Supreme Court rejects Texas’s bid to axe nuclear waste storage site
Energy & Environment
Energy & Environment
The Big Story
Supreme Court upholds nuclear waste permit
The Supreme Court rejected Texas’s bid to axe federal approval of a nuclear waste storage facility, arguing the state did not have the right to bring its challenge in the first place.
© AP Photo/Alex Brandon, File
In a 6-3 decision, the court in effect upheld the Nuclear Regulatory Commission’s decision to issue a license to a company that wanted to store nuclear waste off site from a power plant.
The opinion, authored by Justice Brett Kavanaugh, said that Texas, as well as private company Fasken Land and Minerals, did not have the right to sue over the license.

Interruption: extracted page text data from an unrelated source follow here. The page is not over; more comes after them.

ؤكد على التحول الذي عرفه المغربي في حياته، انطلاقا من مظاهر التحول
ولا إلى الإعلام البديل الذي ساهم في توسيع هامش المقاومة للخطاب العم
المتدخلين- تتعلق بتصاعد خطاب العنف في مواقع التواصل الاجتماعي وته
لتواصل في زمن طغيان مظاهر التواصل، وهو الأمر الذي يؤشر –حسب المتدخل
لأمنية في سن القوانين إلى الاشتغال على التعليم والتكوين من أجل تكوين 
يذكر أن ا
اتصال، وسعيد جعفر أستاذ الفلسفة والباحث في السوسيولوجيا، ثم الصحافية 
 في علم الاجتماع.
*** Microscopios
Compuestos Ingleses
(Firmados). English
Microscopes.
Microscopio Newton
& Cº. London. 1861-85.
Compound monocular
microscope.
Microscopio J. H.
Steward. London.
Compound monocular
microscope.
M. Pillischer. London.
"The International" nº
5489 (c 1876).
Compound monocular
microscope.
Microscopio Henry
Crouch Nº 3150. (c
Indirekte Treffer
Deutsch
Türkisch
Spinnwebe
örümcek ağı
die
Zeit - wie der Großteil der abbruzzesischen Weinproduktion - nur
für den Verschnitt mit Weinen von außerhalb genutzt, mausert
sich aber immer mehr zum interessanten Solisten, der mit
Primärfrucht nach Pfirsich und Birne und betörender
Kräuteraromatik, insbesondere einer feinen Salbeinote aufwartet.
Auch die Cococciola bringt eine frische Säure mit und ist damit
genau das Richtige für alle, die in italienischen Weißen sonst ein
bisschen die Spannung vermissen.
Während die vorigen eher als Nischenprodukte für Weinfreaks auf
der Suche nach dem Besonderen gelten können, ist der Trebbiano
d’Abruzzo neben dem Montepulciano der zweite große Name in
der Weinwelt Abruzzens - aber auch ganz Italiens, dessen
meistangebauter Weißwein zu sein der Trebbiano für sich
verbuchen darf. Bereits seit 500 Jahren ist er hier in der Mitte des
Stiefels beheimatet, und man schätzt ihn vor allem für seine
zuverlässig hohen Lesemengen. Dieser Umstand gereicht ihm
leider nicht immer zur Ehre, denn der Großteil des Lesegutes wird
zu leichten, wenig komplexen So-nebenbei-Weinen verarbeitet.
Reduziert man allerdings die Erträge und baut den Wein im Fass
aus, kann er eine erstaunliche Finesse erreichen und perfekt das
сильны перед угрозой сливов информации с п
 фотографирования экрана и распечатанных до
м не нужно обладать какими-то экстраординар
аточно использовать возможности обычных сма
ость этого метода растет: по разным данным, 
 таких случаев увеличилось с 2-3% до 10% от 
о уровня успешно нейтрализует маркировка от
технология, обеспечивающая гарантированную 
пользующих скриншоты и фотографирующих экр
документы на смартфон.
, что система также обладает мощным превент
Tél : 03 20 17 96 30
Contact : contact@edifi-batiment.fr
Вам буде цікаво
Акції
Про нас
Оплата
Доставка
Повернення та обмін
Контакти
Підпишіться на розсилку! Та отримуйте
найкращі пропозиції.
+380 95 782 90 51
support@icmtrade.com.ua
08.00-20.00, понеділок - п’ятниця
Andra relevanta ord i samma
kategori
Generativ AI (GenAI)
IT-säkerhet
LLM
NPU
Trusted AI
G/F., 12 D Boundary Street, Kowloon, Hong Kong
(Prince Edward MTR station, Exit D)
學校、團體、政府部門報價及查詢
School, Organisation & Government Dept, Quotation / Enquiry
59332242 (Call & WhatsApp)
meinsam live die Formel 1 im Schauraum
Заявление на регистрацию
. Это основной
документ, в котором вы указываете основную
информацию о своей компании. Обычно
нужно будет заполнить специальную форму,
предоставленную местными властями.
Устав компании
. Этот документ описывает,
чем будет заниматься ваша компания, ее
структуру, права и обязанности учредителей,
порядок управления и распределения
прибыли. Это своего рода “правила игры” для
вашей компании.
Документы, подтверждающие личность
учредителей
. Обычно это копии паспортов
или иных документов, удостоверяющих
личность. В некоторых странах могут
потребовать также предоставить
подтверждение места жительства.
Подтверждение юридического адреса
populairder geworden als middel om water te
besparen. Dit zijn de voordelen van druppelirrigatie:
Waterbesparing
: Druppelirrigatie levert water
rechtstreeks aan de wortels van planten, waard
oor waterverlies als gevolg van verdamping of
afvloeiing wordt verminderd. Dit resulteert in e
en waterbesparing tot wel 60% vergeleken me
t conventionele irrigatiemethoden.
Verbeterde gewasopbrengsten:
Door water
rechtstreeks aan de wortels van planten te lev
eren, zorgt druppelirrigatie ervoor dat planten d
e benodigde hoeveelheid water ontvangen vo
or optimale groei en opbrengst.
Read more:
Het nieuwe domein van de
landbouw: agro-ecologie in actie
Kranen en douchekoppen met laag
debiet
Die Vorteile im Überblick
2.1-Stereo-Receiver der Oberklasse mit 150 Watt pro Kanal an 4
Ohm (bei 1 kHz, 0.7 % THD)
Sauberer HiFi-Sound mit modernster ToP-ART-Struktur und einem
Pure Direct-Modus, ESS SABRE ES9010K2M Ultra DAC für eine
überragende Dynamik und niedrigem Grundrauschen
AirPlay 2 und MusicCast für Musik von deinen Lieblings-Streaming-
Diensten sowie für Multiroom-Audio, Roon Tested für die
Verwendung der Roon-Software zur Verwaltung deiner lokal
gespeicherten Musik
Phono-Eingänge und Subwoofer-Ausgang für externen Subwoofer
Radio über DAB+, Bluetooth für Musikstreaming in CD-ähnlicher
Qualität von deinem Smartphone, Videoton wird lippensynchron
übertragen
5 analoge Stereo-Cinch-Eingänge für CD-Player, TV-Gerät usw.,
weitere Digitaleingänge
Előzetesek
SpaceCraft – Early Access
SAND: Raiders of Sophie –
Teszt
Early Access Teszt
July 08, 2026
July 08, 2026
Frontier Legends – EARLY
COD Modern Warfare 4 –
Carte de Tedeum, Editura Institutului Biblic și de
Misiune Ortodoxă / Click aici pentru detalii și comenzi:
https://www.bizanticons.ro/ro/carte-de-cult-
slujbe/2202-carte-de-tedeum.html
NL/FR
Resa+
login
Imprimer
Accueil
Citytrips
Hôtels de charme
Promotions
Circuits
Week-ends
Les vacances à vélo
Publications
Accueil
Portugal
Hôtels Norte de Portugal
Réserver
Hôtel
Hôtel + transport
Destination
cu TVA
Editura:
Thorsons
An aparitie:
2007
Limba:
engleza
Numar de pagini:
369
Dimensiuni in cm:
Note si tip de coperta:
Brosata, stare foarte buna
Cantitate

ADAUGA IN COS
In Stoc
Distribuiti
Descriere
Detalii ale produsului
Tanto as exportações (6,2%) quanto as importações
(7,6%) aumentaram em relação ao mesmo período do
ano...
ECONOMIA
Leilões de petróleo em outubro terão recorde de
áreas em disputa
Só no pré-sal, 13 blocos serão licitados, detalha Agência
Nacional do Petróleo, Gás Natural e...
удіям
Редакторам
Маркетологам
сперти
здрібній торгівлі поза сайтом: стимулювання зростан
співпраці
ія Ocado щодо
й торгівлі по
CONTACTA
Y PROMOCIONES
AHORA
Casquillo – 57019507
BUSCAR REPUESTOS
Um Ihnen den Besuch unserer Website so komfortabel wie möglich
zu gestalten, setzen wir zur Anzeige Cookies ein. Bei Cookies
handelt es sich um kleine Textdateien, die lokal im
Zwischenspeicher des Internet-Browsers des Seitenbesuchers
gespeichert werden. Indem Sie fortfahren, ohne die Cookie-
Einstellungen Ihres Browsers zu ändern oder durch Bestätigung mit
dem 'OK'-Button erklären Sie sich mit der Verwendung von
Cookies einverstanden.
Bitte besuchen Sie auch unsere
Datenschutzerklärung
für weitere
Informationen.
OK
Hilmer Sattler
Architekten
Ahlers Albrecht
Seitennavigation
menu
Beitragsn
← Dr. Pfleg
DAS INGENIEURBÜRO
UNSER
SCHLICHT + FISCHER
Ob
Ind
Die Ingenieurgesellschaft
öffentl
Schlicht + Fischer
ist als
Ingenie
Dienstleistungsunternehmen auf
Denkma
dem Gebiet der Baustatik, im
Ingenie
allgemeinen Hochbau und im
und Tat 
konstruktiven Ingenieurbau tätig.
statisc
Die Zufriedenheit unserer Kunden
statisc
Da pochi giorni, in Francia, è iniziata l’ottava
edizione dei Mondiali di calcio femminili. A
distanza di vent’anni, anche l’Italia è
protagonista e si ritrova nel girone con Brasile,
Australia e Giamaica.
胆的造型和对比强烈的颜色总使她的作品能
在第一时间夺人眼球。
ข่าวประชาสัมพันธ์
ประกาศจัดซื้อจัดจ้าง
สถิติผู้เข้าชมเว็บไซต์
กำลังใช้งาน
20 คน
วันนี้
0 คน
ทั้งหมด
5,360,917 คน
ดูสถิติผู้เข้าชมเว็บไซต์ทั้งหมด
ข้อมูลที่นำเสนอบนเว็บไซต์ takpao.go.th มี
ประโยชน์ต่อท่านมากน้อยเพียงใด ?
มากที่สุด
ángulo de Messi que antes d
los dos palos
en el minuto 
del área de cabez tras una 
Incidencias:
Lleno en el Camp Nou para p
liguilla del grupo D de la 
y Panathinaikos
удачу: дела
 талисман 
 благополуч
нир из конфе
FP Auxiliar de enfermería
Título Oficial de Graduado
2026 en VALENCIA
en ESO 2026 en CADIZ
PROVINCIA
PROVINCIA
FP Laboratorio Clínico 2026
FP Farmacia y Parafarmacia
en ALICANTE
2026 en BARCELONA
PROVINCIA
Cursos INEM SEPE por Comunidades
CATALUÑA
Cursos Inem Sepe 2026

“Under the Hobbs Act, only an aggrieved ‘party’ may obtain judicial review of a Commission licensing decision,” Kavanaugh wrote. “Texas and Fasken are not license applicants, and they did not successfully intervene in the licensing proceeding. So neither was a party eligible to obtain judicial review.”
The opinion did not address the question in the underlying case, which was about whether the Nuclear Regulatory Commission should be allowed to license private off-site nuclear waste storage sites.
Kavanaugh was joined by justices John Roberts, Sonia Sotomayor, Elena Kagan, Amy Coney Barrett and Ketanji Brown Jackson.